[Request]: Copy the data exactly. Images are the one exception.
___ Excerpted records
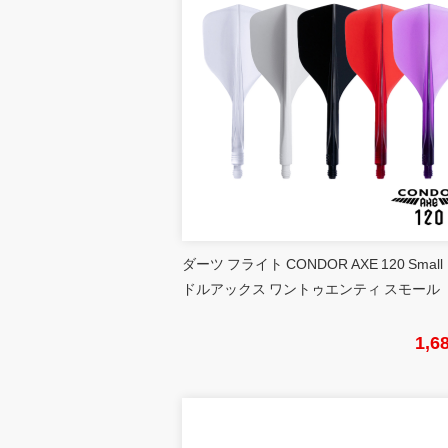
ダーツ フライト CONDOR AXE 120 Small
ドルアックス ワントゥエンティ スモール
1,6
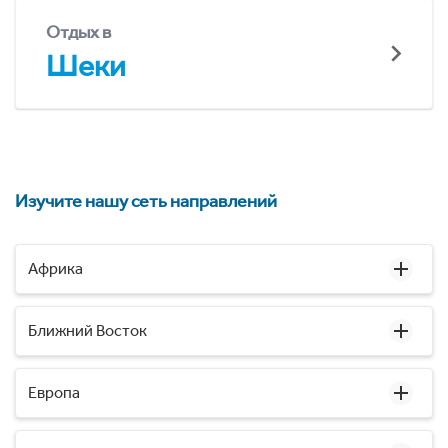
Отдых в
Шеки
Изучите нашу сеть направлений
Африка
Ближний Восток
Европа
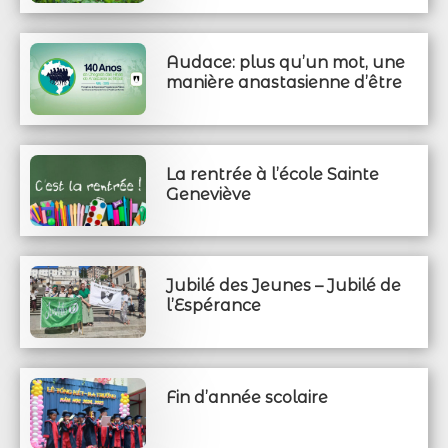
Audace: plus qu’un mot, une
manière anastasienne d’être
La rentrée à l’école Sainte
Geneviève
Jubilé des Jeunes – Jubilé de
l’Espérance
Fin d’année scolaire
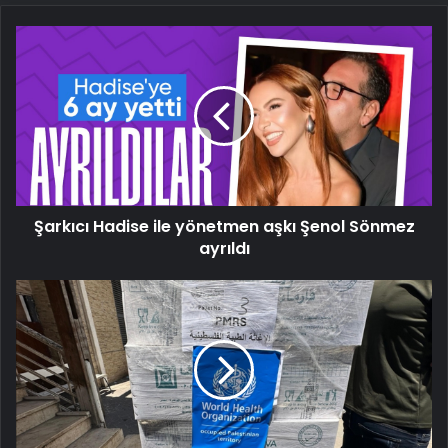
Şarkıcı
Hadise
ile
yönetmen
aşkı
Şenol
Sönmez
ayrıldı
Şarkıcı Hadise ile yönetmen aşkı Şenol Sönmez
ayrıldı
DSÖ:
Küresel
yardım
fonundaki
kesintiler
sağlık
hizmetlerini
aksattı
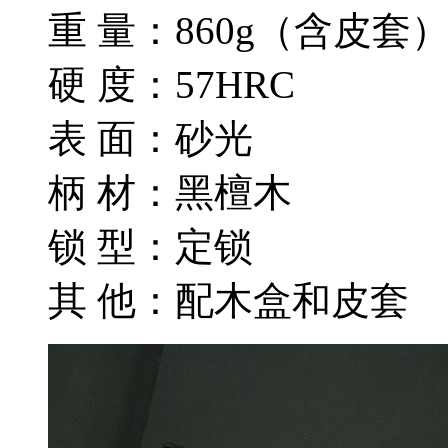
重 量：860g（含皮套
硬 度：57HRC
表 面：砂光
柄 材：黑檀木
锁 型：定锁
其 他：配木盒和皮套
______
[Answer to this task]:
ダーツ フライト CONDOR AXE 120 Small
ドルアックス ワントゥエンティ スモール
1,6
Отдых в
Шеки
Изучите нашу сеть направлений
Африка
Ближний Восток
Европа
Audace: plus qu’un mot, une
manière anastasienne d’être
La rentrée à l’école Sainte
Geneviève
Jubilé des Jeunes – Jubilé de
l’Espérance
Fin d’année scolaire
Şarkıcı
Hadise
ile
yönetmen
aşkı
Şenol
Sönmez
ayrıldı
Şarkıcı Hadise ile yönetmen aşkı Şenol Sönmez
ayrıldı
DSÖ:
Küresel
yardım
fonundaki
kesintiler
sağlık
hizmetlerini
aksattı
重 量：860g（含皮套
硬 度：57HRC
表 面：砂光
柄 材：黑檀木
锁 型：定锁
其 他：配木盒和皮套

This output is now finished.